In the collective model, altruistic and individualistic values/norms come in to optimize the outcomes that would otherwise occur if voting depended solely on preferences/interests. In the individual model, I think such values may come in at an earlier stage.
The beginning of the story: Assume there are two major kinds of suboptimality that a learning and decision center within an organism will be prone to. First, the center will not work hard enough, because the benefits of work by the center will be in large part external to the center itself. Second, the center will work to benefit its own particular limited interests rather than those of the individual as a whole, much less those of the surrounding social system.
Two numerical examples: The control center will not carry out an action that costs it 2 and that then benefits itself 1 and the external system (the individual in which the center is housed plus the social system in which that individual is embedded) 5. Nor will the control center carry out an action that costs it 2 and then has negative consequences of 1 to it and positive consequences of 5 to the external system.
One model: Suppose learning costs for the control center are 1, 2, or 3, with all three costs equally probable. Suppose costs and benefits for the control center are likewise an equally probable 1, 2, and 3 randomly distributed with respect to learning costs, and further suppose that the control center will not work unless expected benefits to it exceed its costs. The result is that the control center will only work in the low cost cases in which benefits are expected, since only in those cases do expected benefits (1.5) exceeed costs (1).

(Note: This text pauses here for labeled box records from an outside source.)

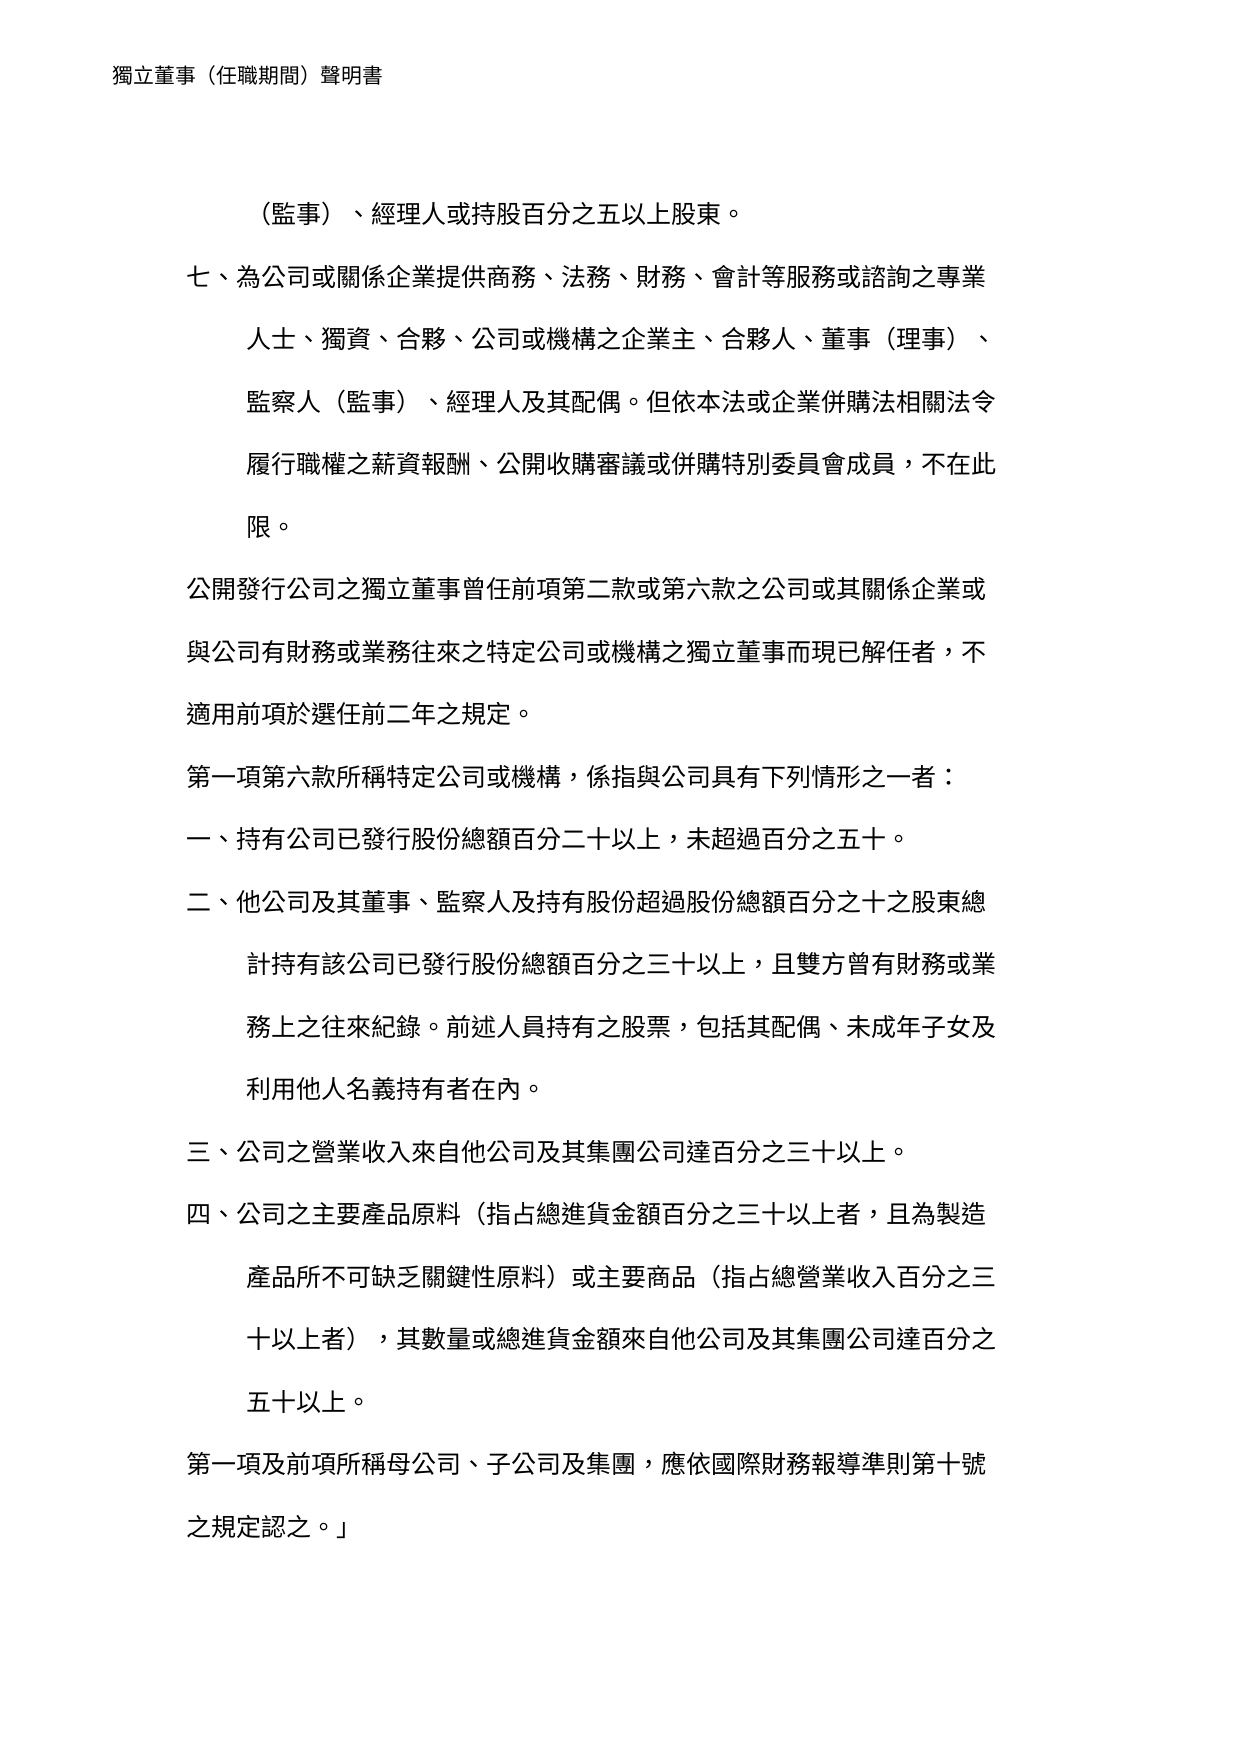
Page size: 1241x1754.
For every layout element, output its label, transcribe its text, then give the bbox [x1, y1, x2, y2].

text 適用前項於選任前二年之規定。 [186, 671, 1128, 734]
text （監事）、經理人或持股百分之五以上股東。 [186, 171, 1128, 234]
text 人士、獨資、合夥、公司或機構之企業主、合夥人、董事（理事）、 [186, 296, 1128, 359]
text 三、公司之營業收入來自他公司及其集團公司達百分之三十以上。 [186, 1109, 1128, 1171]
text 與公司有財務或業務往來之特定公司或機構之獨立董事而現已解任者，不 [186, 609, 1128, 671]
text 第一項第六款所稱特定公司或機構，係指與公司具有下列情形之一者： [186, 734, 1128, 796]
text 履行職權之薪資報酬、公開收購審議或併購特別委員會成員，不在此 [186, 421, 1128, 484]
text 利用他人名義持有者在內。 [186, 1046, 1128, 1109]
text 監察人（監事）、經理人及其配偶。但依本法或企業併購法相關法令 [186, 359, 1128, 421]
text 七、為公司或關係企業提供商務、法務、財務、會計等服務或諮詢之專業 [186, 234, 1128, 296]
text 計持有該公司已發行股份總額百分之三十以上，且雙方曾有財務或業 [186, 921, 1128, 984]
text 十以上者），其數量或總進貨金額來自他公司及其集團公司達百分之 [186, 1296, 1128, 1359]
text 二、他公司及其董事、監察人及持有股份超過股份總額百分之十之股東總 [186, 859, 1128, 921]
text 第一項及前項所稱母公司、子公司及集團，應依國際財務報導準則第十號 [186, 1421, 1128, 1484]
text 一、持有公司已發行股份總額百分二十以上，未超過百分之五十。 [186, 796, 1128, 859]
text 五十以上。 [186, 1359, 1128, 1421]
text 產品所不可缺乏關鍵性原料）或主要商品（指占總營業收入百分之三 [186, 1234, 1128, 1296]
text 之規定認之。」 [186, 1484, 1128, 1546]
text 四、公司之主要產品原料（指占總進貨金額百分之三十以上者，且為製造 [186, 1171, 1128, 1234]
text 公開發行公司之獨立董事曾任前項第二款或第六款之公司或其關係企業或 [186, 546, 1128, 609]
text 務上之往來紀錄。前述人員持有之股票，包括其配偶、未成年子女及 [186, 984, 1128, 1046]
text 限。 [186, 484, 1128, 546]
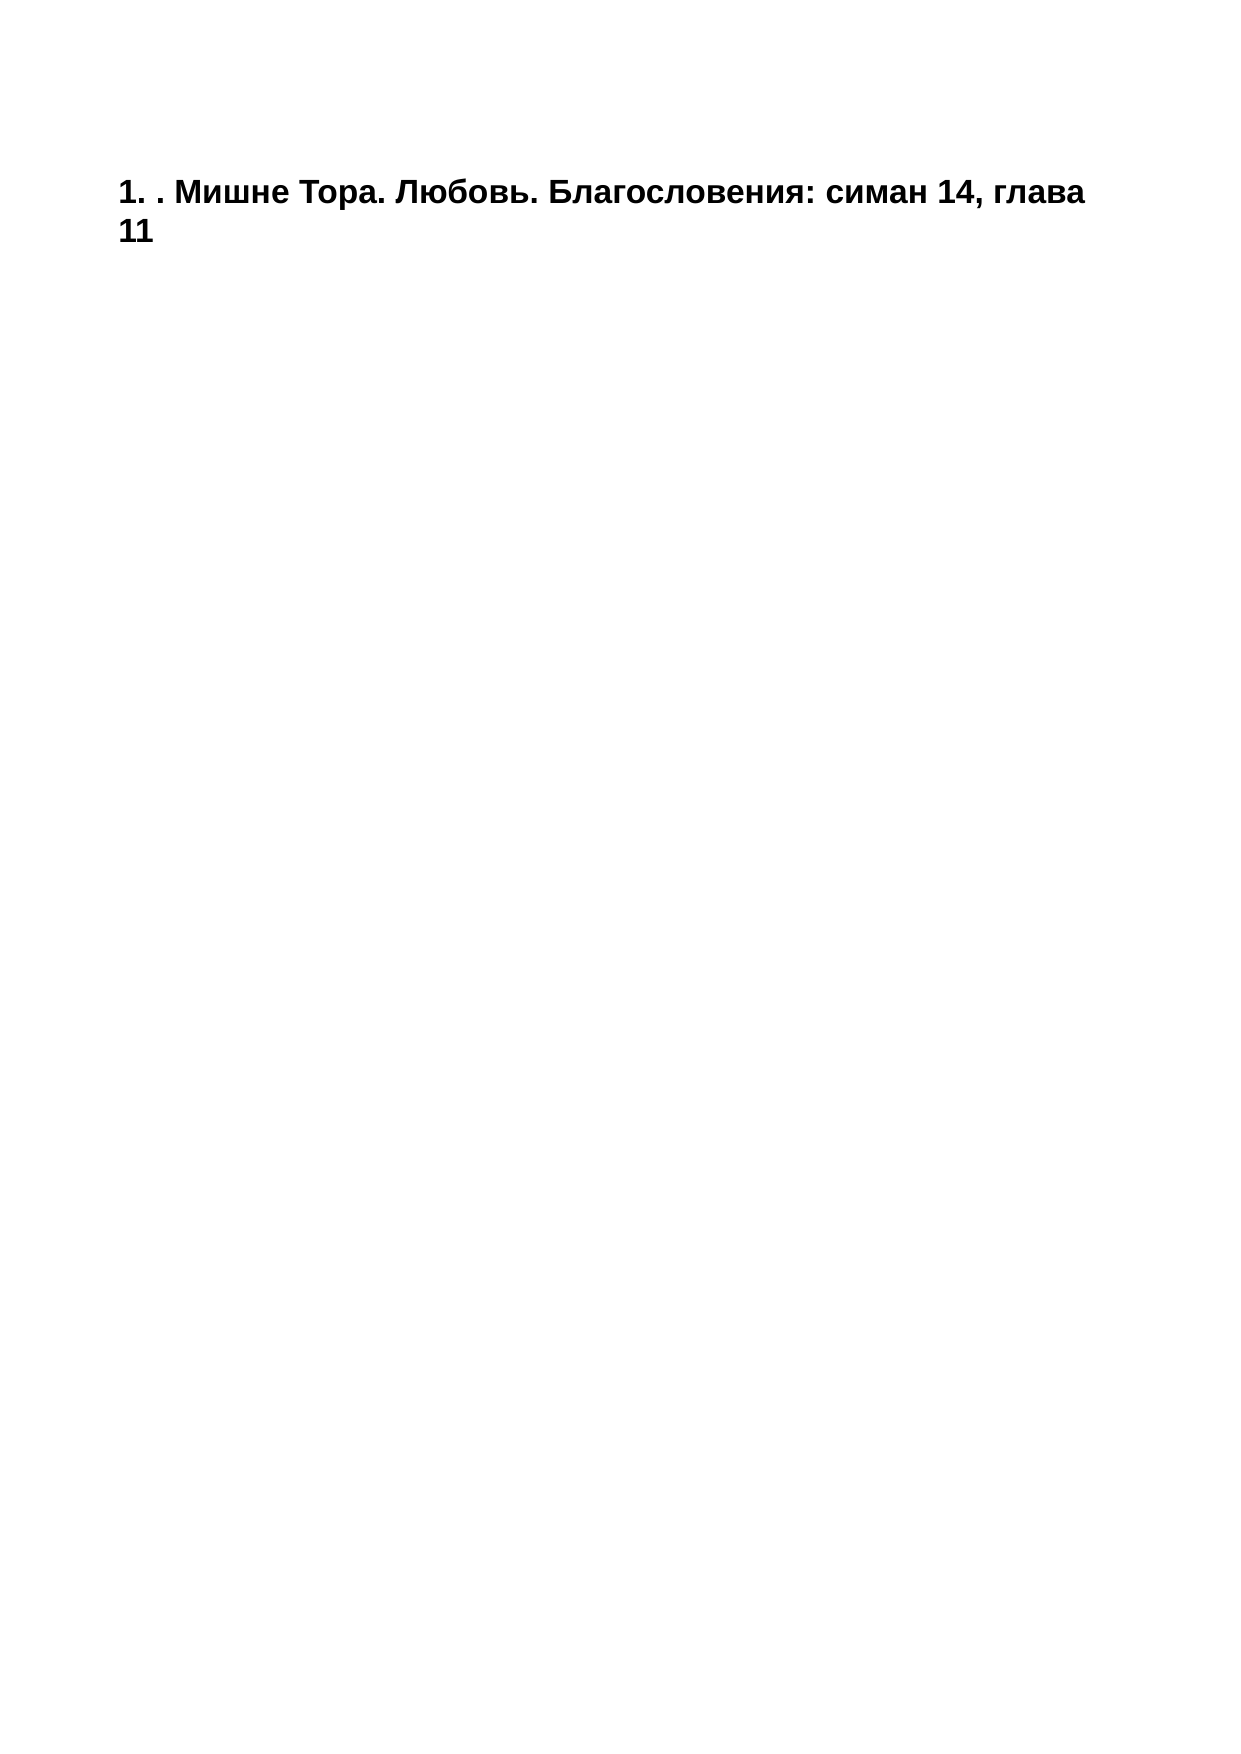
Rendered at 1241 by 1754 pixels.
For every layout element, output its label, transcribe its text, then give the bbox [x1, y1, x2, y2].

subtitle . Мишне Тора. Любовь. Благословения: симан 14, глава 11 [118, 147, 1122, 176]
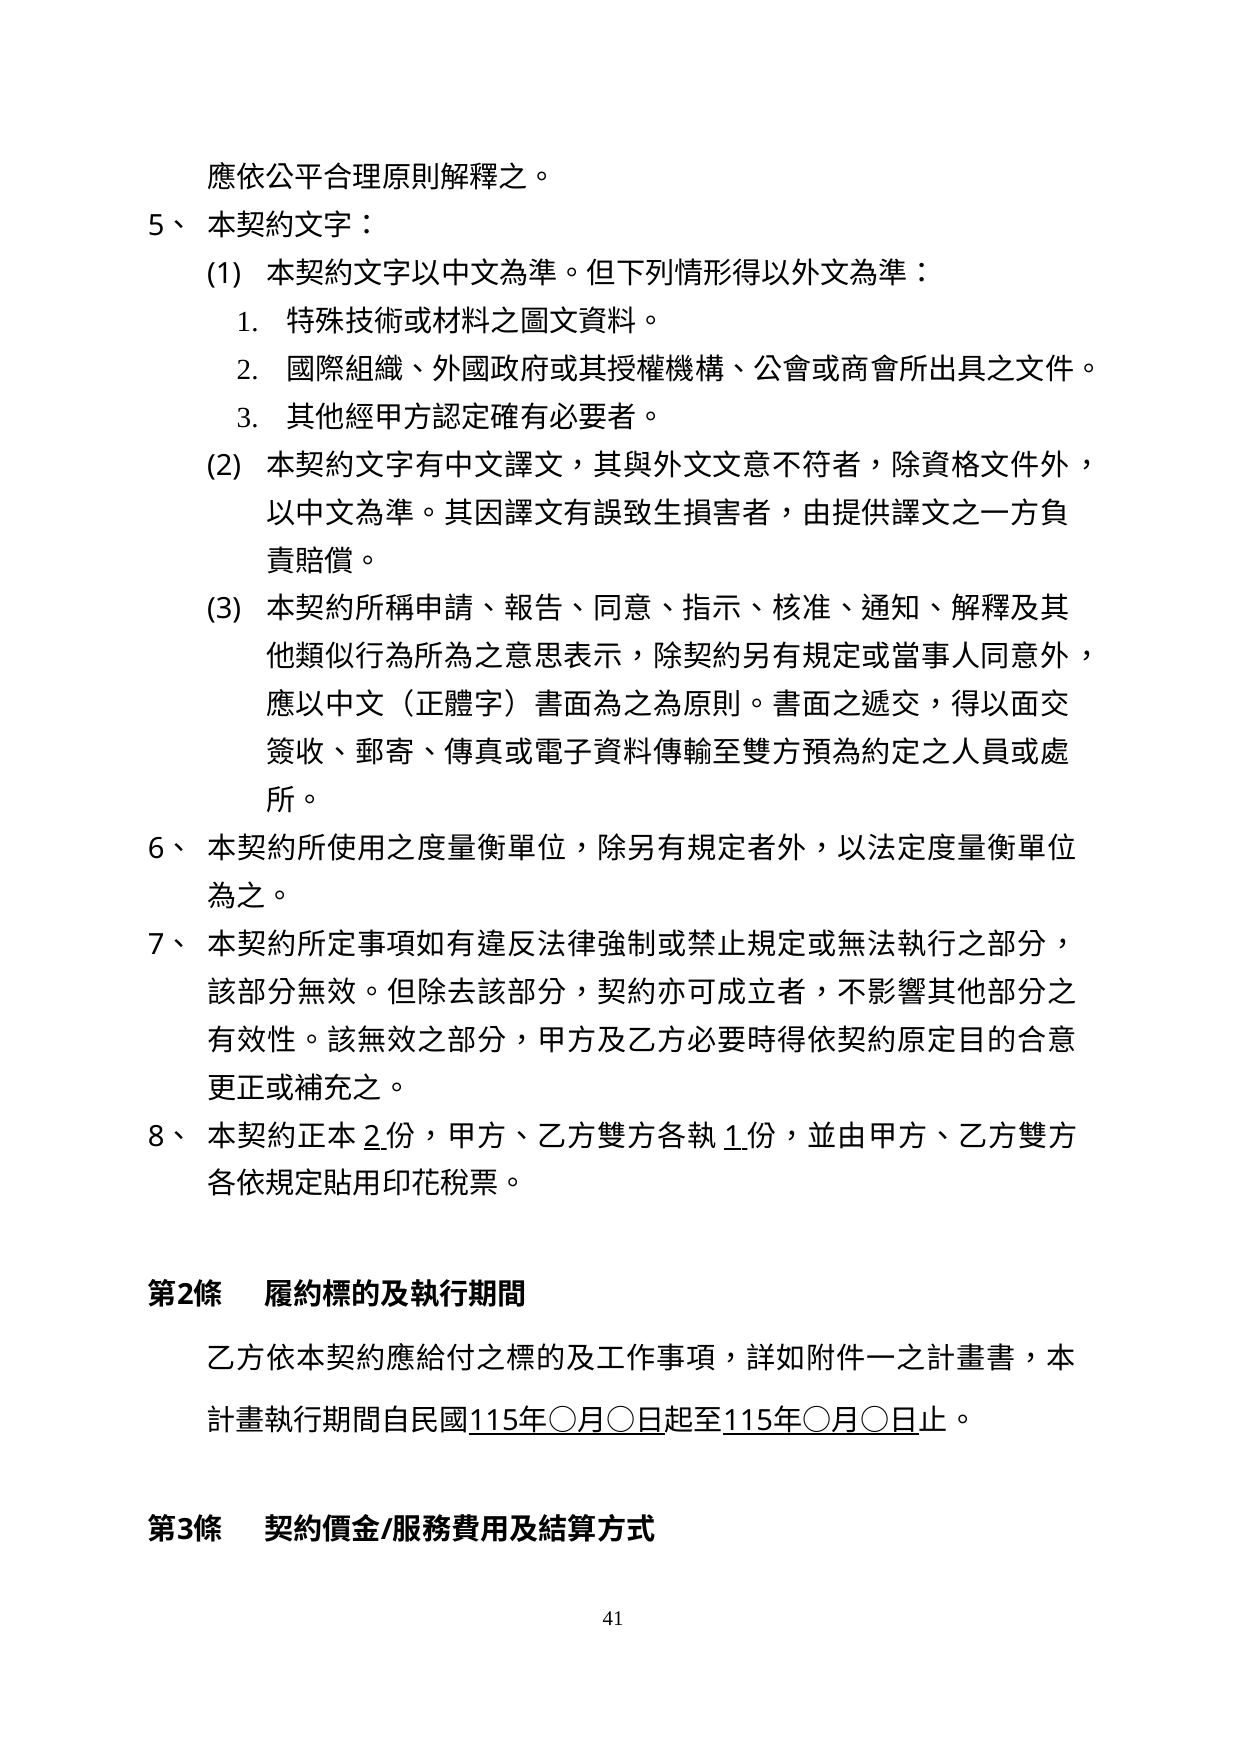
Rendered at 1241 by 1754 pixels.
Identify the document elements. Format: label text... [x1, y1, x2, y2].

list 本契約文字有中文譯文，其與外文文意不符者，除資格文件外，以中文為準。其因譯文有誤致生損害者，由提供譯文之一方負責賠償。 [207, 437, 1072, 581]
list 本契約文字： [148, 197, 1078, 245]
list 本契約文字以中文為準。但下列情形得以外文為準： [207, 245, 1072, 293]
list 本契約所使用之度量衡單位，除另有規定者外，以法定度量衡單位為之。 [148, 820, 1078, 916]
list 其他經甲方認定確有必要者。 [236, 389, 1078, 437]
list 應依公平合理原則解釋之。 [148, 149, 1078, 197]
list 履約標的及執行期間 [148, 1266, 1078, 1314]
list 契約價金/服務費用及結算方式 [148, 1501, 1078, 1549]
list 國際組織、外國政府或其授權機構、公會或商會所出具之文件。 [236, 341, 1078, 389]
list 特殊技術或材料之圖文資料。 [236, 293, 1078, 341]
list 本契約所定事項如有違反法律強制或禁止規定或無法執行之部分，該部分無效。但除去該部分，契約亦可成立者，不影響其他部分之有效性。該無效之部分，甲方及乙方必要時得依契約原定目的合意更正或補充之。 [148, 916, 1078, 1108]
list 本契約所稱申請、報告、同意、指示、核准、通知、解釋及其他類似行為所為之意思表示，除契約另有規定或當事人同意外，應以中文（正體字）書面為之為原則。書面之遞交，得以面交簽收、郵寄、傳真或電子資料傳輸至雙方預為約定之人員或處所。 [207, 581, 1072, 820]
list 本契約正本2份，甲方、乙方雙方各執1份，並由甲方、乙方雙方各依規定貼用印花稅票。 [148, 1108, 1078, 1203]
text 乙方依本契約應給付之標的及工作事項，詳如附件一之計畫書，本計畫執行期間自民國115年○月○日起至115年○月○日止。 [206, 1314, 1078, 1439]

Now suppose that positive or negative consequences for the external system are 5, 10, and 15 and are uncorrelated with the consequences for the control system. Under this pessimistic framework, the work of the control center left to itself has no tendency to benefit the external system. If the external system could affect the incentives for the control center, its work could be made beneficial to the external system, since the center is capable of learning that brings benefits of up to 15. One way to do that would be by flooding the control center with "altruistic" signals that cause it to internalize the benefits to the external system; if that were done, the control system would work in medium and high cost cases as well as low-cost cases with anticipated benefits to the external system. That seems to me an implausible assumption, though, because there's nothing in it for the control system. It becomes more plausible if there is something in it for the control system, in the form of the external system flooding the control center not only with altruistic values but also with egoistic values that give the control center an ability to overcome possible problems with short-term bias that lead it to work less hard on its own behalf than it will with egoistic values.
In the end, though, I don't see the single control center model as optimal in practice. It's analogous to a political model in which a dictator is allegedly motivated optimally by the proper compensation package, as detemined by the populace. To make the dictator's incentives optimal, it's necessary that he be removable, and so too, I believe, with an internal control center, in which some process of competition for control seems to me a requisite for an optimal system.